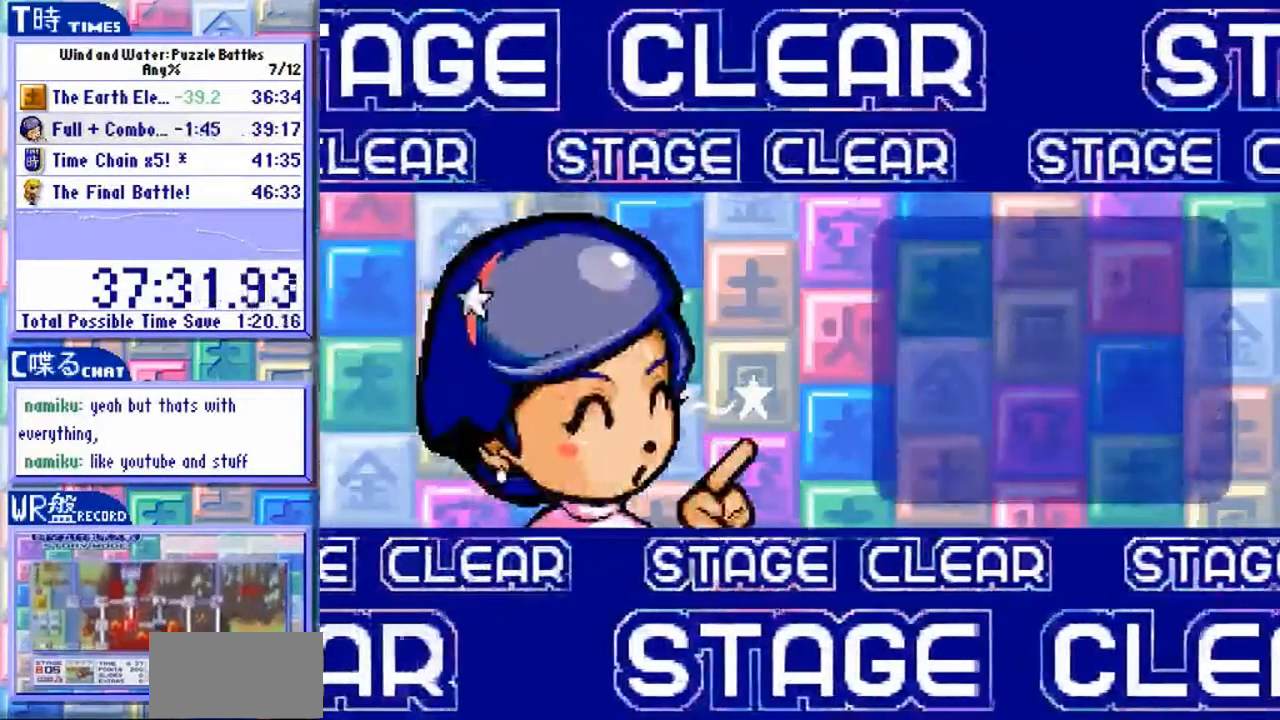
{"dt_ms": 500, "buttons": ["Y"], "left_stick": "center", "events": []}
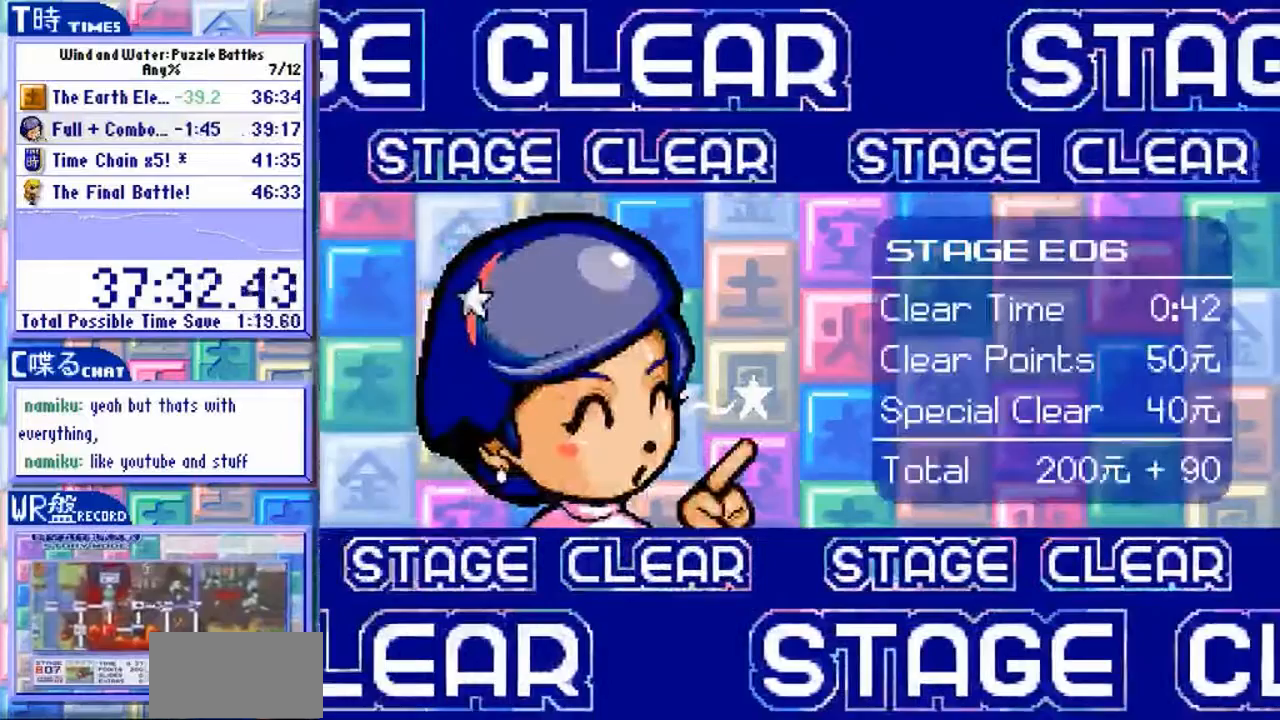
{"dt_ms": 500, "buttons": ["Y"], "left_stick": "center", "events": []}
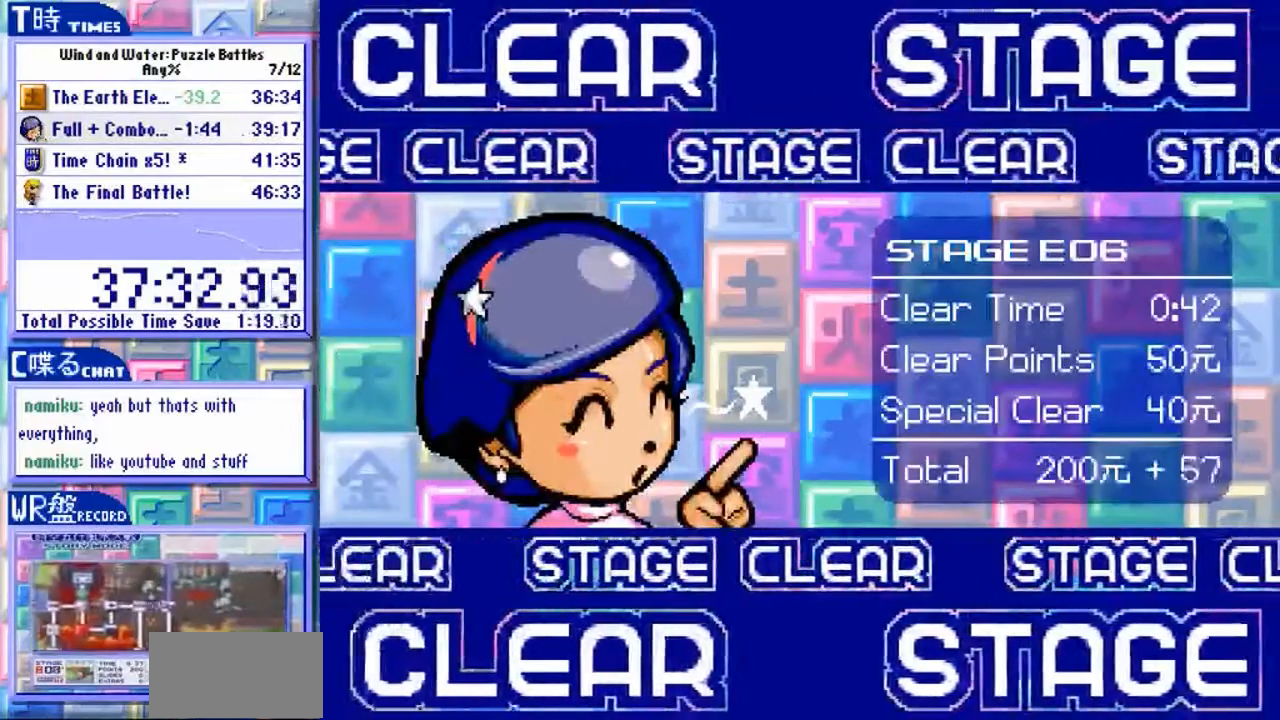
{"dt_ms": 500, "buttons": ["Y"], "left_stick": "center", "events": []}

> **WORK ITEM**
Could you give back the full listing word for word, leaving out the images?

> **RESPONSE TO THIS EXERCISE**
{"dt_ms": 500, "buttons": ["Y"], "left_stick": "center", "events": []}
{"dt_ms": 500, "buttons": ["Y"], "left_stick": "center", "events": []}
{"dt_ms": 500, "buttons": ["Y"], "left_stick": "center", "events": []}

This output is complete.